=== Data supplied ===

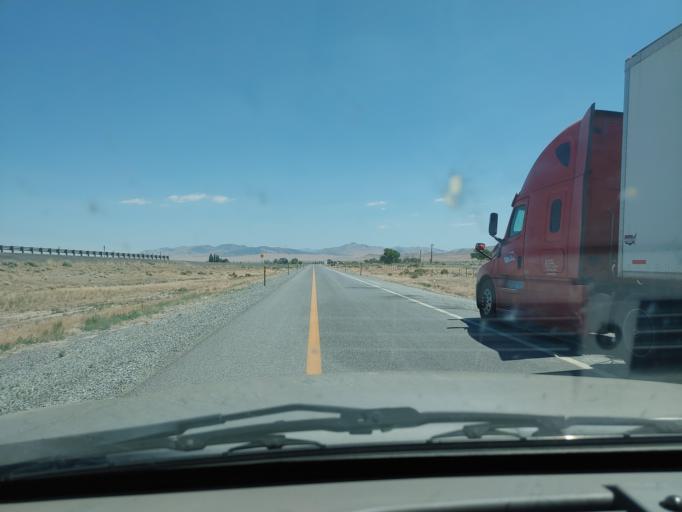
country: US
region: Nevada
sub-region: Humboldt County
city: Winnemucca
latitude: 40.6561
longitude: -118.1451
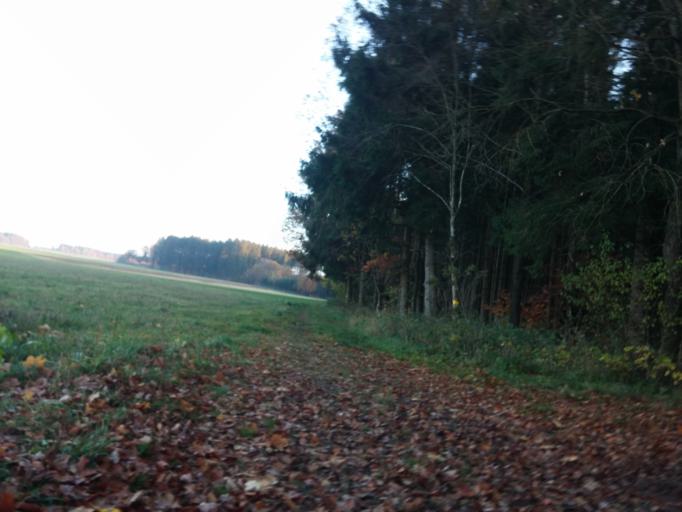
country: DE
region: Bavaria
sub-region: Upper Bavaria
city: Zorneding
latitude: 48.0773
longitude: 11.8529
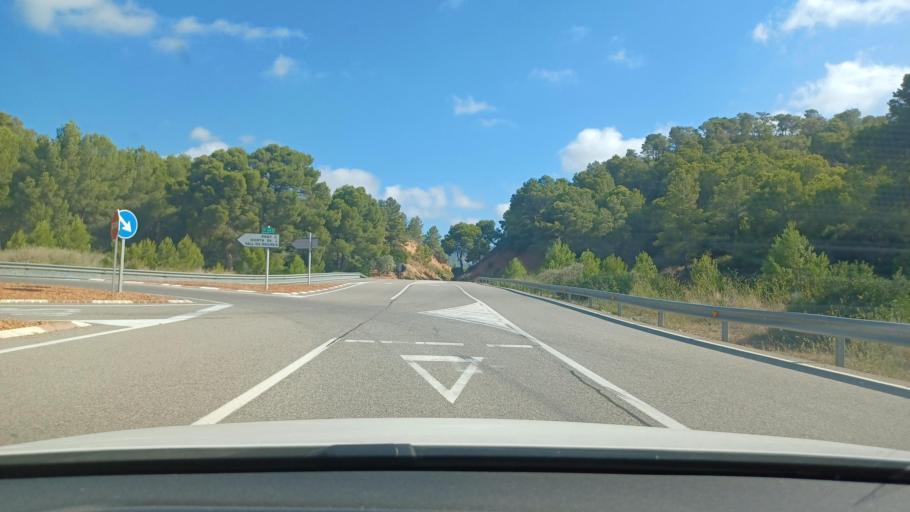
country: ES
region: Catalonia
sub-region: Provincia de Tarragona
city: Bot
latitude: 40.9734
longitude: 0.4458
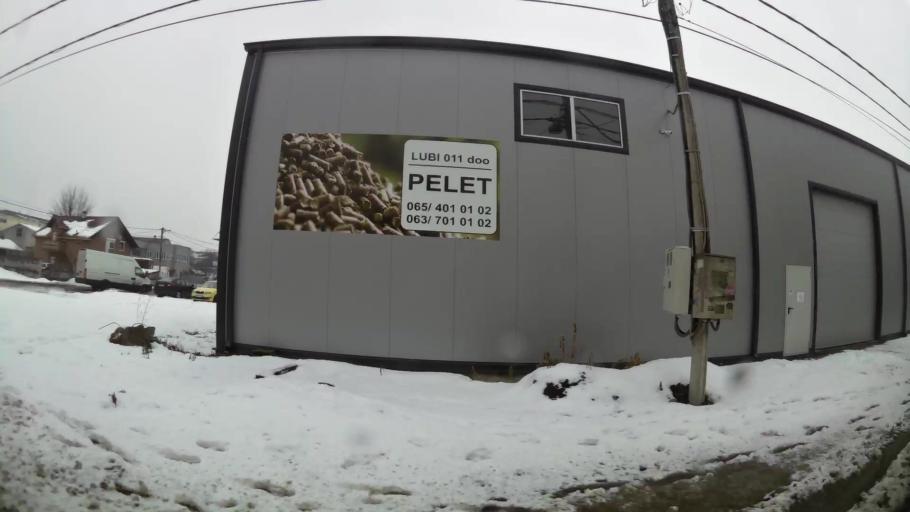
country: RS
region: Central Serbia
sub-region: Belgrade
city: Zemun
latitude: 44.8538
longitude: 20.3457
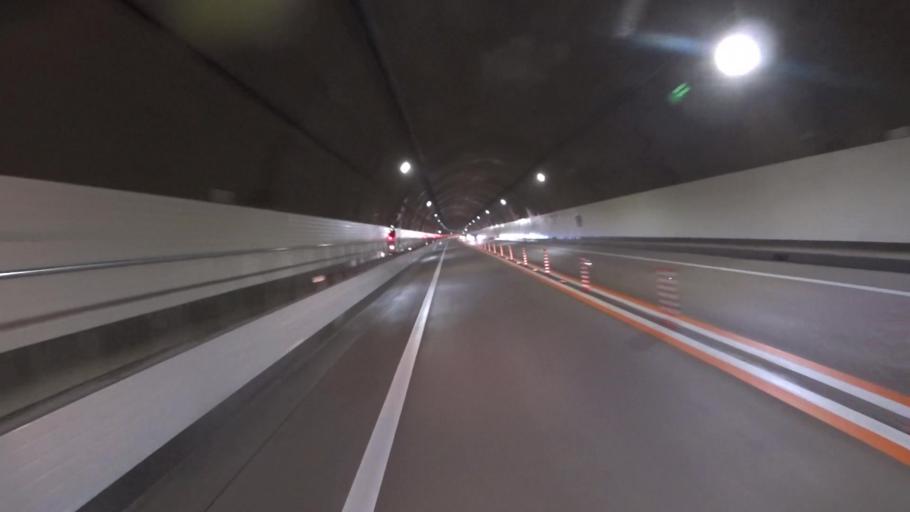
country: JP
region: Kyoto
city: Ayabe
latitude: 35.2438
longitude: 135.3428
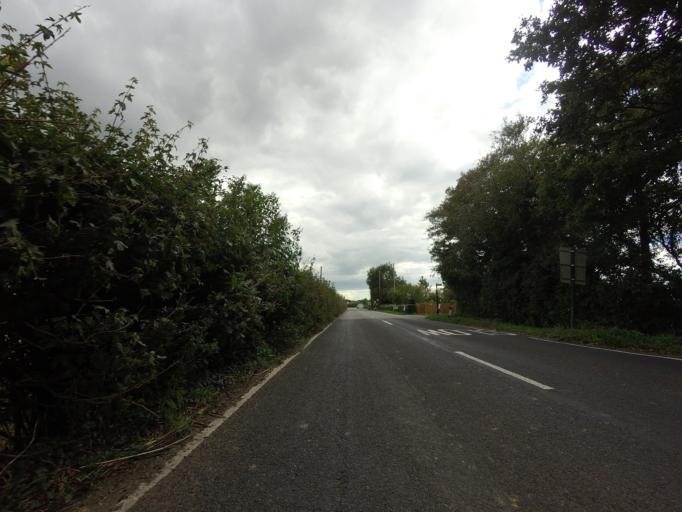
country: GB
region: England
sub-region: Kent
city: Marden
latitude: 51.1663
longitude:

===
=== Data supplied ===

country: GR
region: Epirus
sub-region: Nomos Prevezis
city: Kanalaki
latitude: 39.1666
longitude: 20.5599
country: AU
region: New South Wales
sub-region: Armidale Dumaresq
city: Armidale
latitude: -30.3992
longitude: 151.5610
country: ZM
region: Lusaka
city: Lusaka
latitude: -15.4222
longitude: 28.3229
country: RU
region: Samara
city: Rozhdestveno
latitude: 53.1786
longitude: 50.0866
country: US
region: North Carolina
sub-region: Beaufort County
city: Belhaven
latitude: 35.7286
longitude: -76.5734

===
=== Data supplied ===

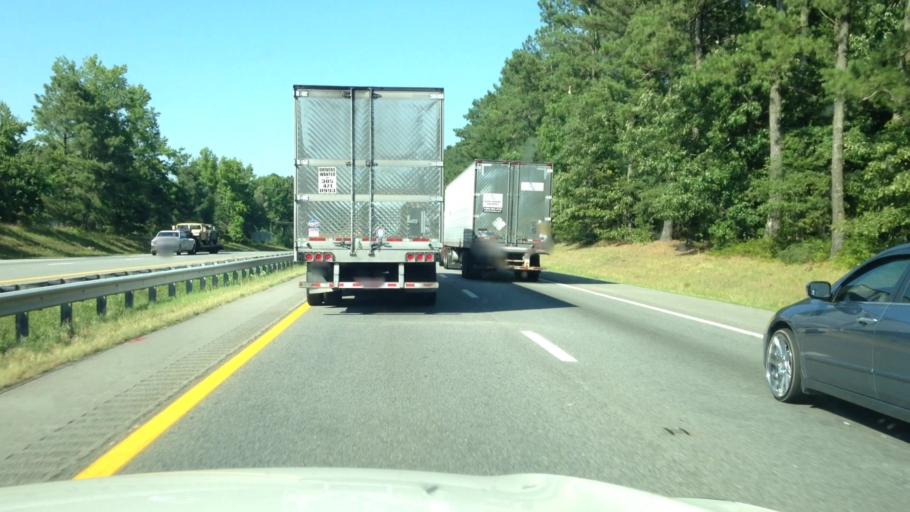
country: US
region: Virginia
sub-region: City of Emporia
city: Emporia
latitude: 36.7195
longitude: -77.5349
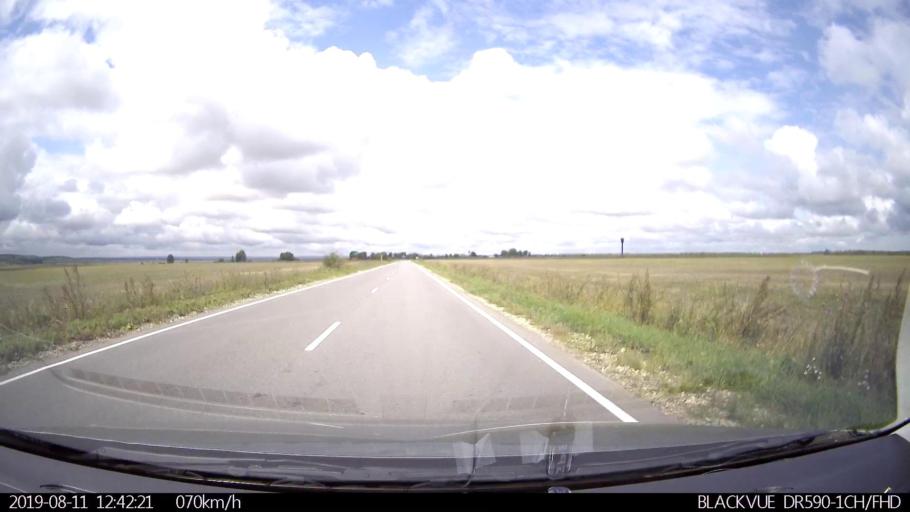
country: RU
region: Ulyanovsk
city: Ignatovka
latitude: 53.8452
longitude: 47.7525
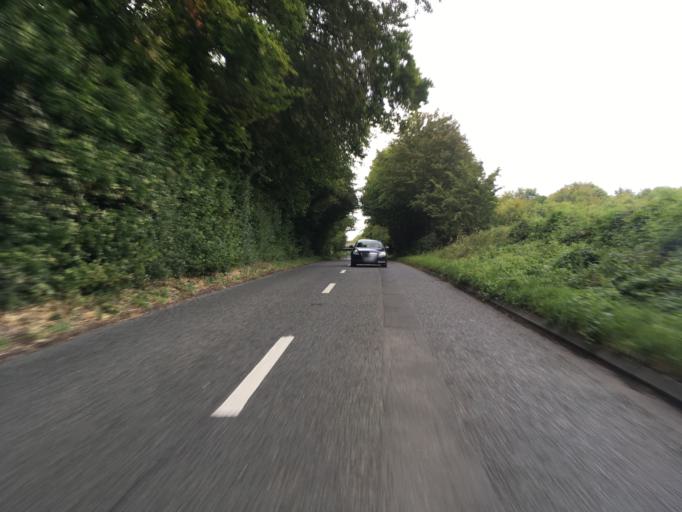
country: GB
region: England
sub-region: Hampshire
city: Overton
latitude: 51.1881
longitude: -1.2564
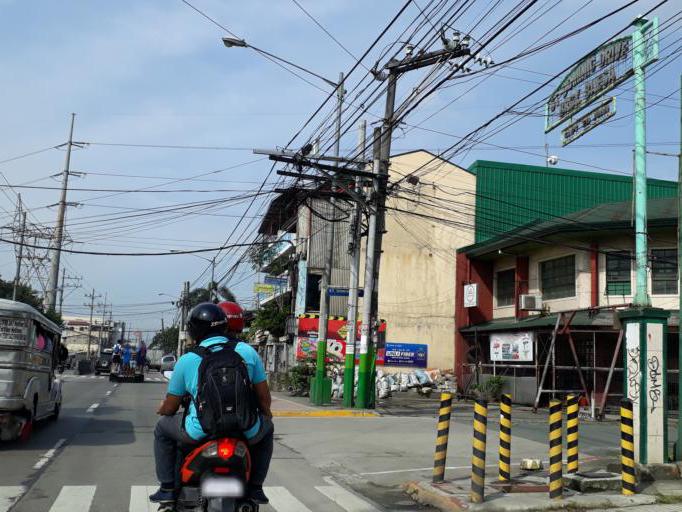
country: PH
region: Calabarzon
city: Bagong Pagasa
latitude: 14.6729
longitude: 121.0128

===

Return, unchanged, the stretch of the listing above from the line containing "sub-region: Hampshire" through the line containing "longitude: 121.0128". Leave out the pictures.

Written response
sub-region: Hampshire
city: Overton
latitude: 51.1881
longitude: -1.2564
country: PH
region: Calabarzon
city: Bagong Pagasa
latitude: 14.6729
longitude: 121.0128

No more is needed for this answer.